The NTEU Macquarie University branch told members that “professional staff restructuring appears to be under way in a number of areas, with budget cuts high on the agenda.” These budget cuts were felt by student groups last year, and Grapeshot has also received a budget cut in the last financial year. It is understandable that students would feel frustrated at the news of the license and loan agreements between the Vice Chancellor and the University, when societies struggle to fund events on campus and the Student Representative Council only receives $202,000 for a year of student initiatives.
It begs to question why the money for salary increases for university administration is not being used to support student engagement on campus, when our education and experiences are meant to be the heart of the institution. Andrew Norton, education expert of the Grattan Institute, told the Herald that the steady rise of Vice-Chancellor salaries is linked to 1990’s structural changes to tertiary institutions that have no led to universities transforming into business operations.
On the 25thof June the University held a mid-year Town Hall, an initiative by the University to ensure regular communication for staff and keep them up to date with strategic priorities. It should be noted that Grapeshot Magazine inquired about access to the Town Hall, but no clarification was provided as to whether the publication could access and report on it. In a recent summary released to university staff it was noted that more than 700 Macquarie staff attended the Town Hall across six venues, with the Town Hall from the Macquarie theatre being live-streamed to several other venues across campus. It is worth noting that Macquarie Theatre has a capacity of approximately 485, making it unclear as to whether the six separate venues were fairly empty, or whether less staff than capacity were allowed access into the physical Town Hall to ask questions.

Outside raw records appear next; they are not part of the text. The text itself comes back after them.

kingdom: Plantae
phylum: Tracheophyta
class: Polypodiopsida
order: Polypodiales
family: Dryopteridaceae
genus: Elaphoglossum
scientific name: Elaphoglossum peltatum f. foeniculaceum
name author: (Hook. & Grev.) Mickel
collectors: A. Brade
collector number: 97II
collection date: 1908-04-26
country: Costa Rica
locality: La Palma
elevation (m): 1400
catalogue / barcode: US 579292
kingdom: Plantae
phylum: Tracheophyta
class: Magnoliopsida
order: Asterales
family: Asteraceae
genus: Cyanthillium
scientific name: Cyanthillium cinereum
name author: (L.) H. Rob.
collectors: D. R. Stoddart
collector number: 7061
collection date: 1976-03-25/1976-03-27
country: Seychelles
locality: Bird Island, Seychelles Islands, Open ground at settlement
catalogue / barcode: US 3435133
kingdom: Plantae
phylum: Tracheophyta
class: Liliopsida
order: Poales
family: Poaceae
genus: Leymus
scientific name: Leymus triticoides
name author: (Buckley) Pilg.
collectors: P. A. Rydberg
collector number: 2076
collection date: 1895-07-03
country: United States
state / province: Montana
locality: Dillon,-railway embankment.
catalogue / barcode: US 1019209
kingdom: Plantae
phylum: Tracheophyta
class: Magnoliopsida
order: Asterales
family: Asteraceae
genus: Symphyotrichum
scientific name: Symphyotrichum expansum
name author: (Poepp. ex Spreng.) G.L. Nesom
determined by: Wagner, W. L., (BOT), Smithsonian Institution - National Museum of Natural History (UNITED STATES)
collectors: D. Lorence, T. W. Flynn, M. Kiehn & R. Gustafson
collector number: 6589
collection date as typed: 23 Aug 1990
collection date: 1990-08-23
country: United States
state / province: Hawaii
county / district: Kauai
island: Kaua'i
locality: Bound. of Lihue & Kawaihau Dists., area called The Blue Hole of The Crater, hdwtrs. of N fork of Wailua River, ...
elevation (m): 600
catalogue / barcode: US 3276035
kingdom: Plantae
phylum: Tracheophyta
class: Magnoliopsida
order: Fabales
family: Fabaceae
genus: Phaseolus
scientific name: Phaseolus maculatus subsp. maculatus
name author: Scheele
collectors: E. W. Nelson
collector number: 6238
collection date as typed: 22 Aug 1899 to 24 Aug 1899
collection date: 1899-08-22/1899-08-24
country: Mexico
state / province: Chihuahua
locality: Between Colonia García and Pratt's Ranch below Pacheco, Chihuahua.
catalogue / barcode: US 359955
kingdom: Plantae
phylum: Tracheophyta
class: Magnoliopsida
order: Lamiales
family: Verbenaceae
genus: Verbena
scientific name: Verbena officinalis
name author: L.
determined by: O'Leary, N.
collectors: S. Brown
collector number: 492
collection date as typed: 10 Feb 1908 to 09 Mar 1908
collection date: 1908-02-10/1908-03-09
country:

Key points summarised from the Town Hall were the current media focus on freedom of speech and academic freedom, and that they are of “fundamental importance to the life and vitality of a university”. A staff member of the university informed Grapeshot Magazine that researchers are being pressured to confine their research into particular areas or to only publish in certain journals, including circulated lists of paces where you shouldn’t publish – so much for academic freedom. Grapeshot Magazine is hopeful that the stated “fundamental importance” of freedom of speech extends into student media, and that the University will uphold our freedom to critique the structures of our educational institutions.
In the 1stJuly 2019 summary, there was no mention of the reported loan and license agreements of the Vice Chancellor. It is unclear whether staff inquired about this during the Q & A portion at the time of this article being written, as no answers have been published online. The Grapeshot team is hopeful that the Vice Chancellor and Macquarie University administration will follow this mid-year town hall with a town hall for students to attend and seek further clarification.
Grapeshot contacted the Vice Chancellor inquiring about holding a meeting with the Editors of the publication but received no response. We hope that moving forward we can receive more clarification and reiterate the stated intention for the University to uphold freedom of speech. Until then we’ll have to rely information on the finances of 2018 can be found in the Annual Report published on the Macquarie Website.